Milosevic made several public gestures in an effort to show that he's looking to technocracy, i.e. the Serbian government made up of company directors who are supposed to get production and investments moving and keep the economy somewhere between East and West by preserving the system.

Serbian Prime Minister Mirko Marjanovic was hugged by the president at the congress and received him during a session of the republican parliament.

The government, headed by the experience of socialist directors, has some advantages over the Zelenovic and Bozovic war-time governments and Sainovic's hyper-inflation cabinet, but it faces a possible loss of credibility over the so-called conflict of interest when cabinet ministers are company directors and their companies are working with the government as in the case of last year's wheat harvest which Djindjic is pressing. The authorities tried to cover up the scandal by refusing to start a debate in parliament and by filing a law suit which got a political dimension once Djindjic became a witness. The game is going both ways - Milosevic's spies are hammering the opposition but documents are being leaked to the opposition.

The government will be restructured soon but that probably won't change it too much.

Milosevic's main political capital is the fact that foreigners rely on him because of the promises he made (in English and psychologists say it's harder for him to lie in English) but that support ties his hands because it's conditioned on constructive activities in the region, democratic behaviour at home and normalization of relations with the Albanians. He doesn't even like the "d" in democracy and there probably won't be a dialogue with the Albanians soon, judging from the recent round table on inter-ethnic relations.

Despite all the boasting, there hasn't been any money from the West yet and everything is standing. Milosevic might have judged he can allow some capitalism (as much capitalism as there is capital) and some state control. He also destroyed pro-European political rivals and woke nostalgia for Communism. JUL was promoted by the media as planned and a large part of the nomenclature, civil service and organized journalists were allowed to join it and the president's wife. The opposition pointed out that a large number of the new capitalists with links to the state are there as well.

Besides family reasons, no one can list any reason why the Socialist authorities are turning one body into two. If this continues, they could wonder one day whether the authorities are controlled by the Socialists or Communists who brag of having 100,000 members.
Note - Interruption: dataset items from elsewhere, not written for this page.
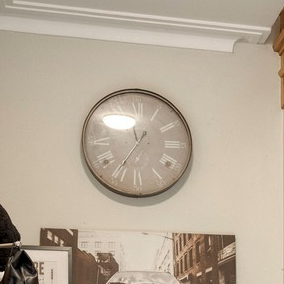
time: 11:35
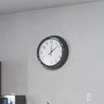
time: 12:08
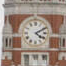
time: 4:10
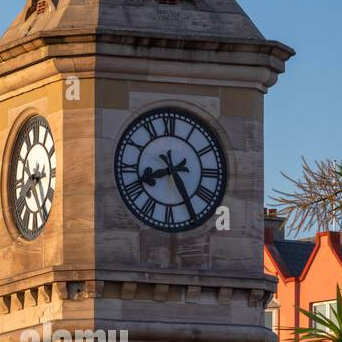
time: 8:25
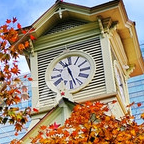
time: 11:28
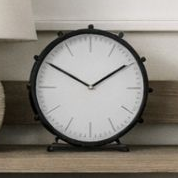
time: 1:50
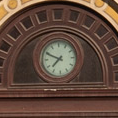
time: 7:49
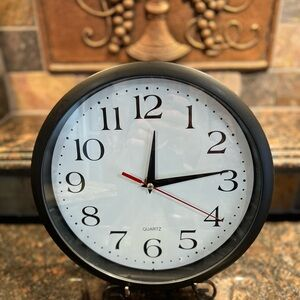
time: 12:13
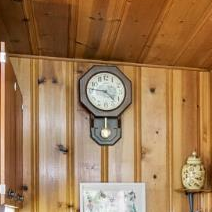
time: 9:22
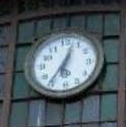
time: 6:36
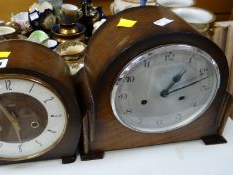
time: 1:11
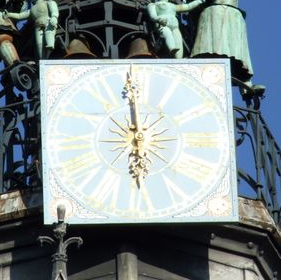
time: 5:59
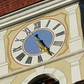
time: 11:25
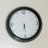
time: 6:29
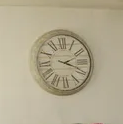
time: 2:18
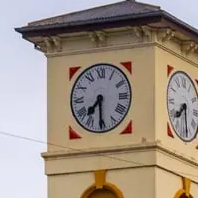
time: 7:30
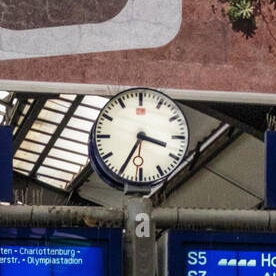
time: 3:34
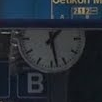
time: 1:28
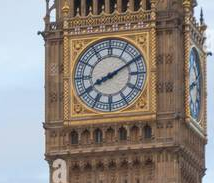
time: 8:10
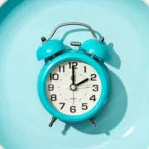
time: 2:00
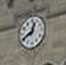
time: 12:40
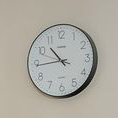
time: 10:44
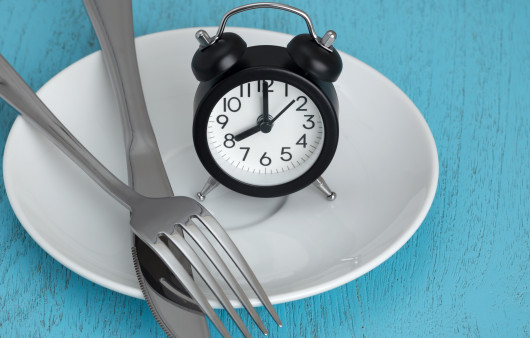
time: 8:00
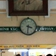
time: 3:31
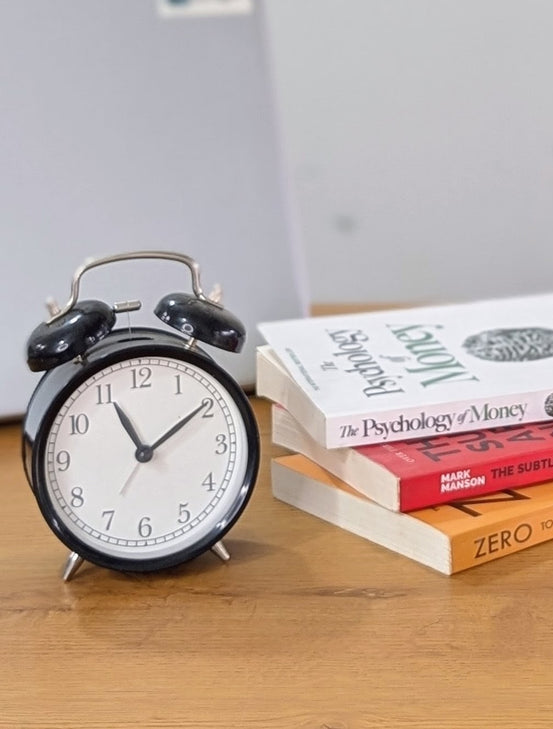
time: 11:09
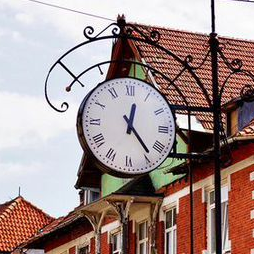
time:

The opposition isn't focusing as much anger on Milosevic as it used to, as much as it's using humour to destroy his charisma and show he's tied with apron strings.

Unlike the time he was climbing to power when he demonstrated decisiveness, Milosevic is hesitating now. There was a lot of calculation in his determination in earlier years but it was wrong, based on the false assumption of a coup in Moscow, the power of force in politics and everything else. His hesitation now is certainly conditioned by the political and theoretic ambitions of his wife, hopes of the return of Communism in the East, the interests of many lackeys and the needs of the poor for social security of any kind. The strongest pressure to resist changes might be coming from the techno-managers in the economy who are still clinging to state subsidies.

The killing of politics by suppressing parliament, silencing the opposition, weakening the independent media and barring political content form state media has strengthened the dull resignation and hopelessness that came with the defeat in war, lack of a catharsis at the end of the war and four months of no visible economic improvement. Emotional, political, material and psychological reserves are way down. Institutions that lost their autonomy are showing no sign of fighting to win it back.

Sociologist Silvano Bolcic defined the situation as a "destroyed society".

The president's environment recalls the Autumn of the Patriarch by Marques. His power is huge but he has few trustworthy associates and he's giving them several jobs at once.

A more detailed analysis would show signs of crisis in every field outside the leader's direct control, a confusion characteristic of declining totalitarian regimes.

That could be dangerous: sustaining controlled chaos to extend rule.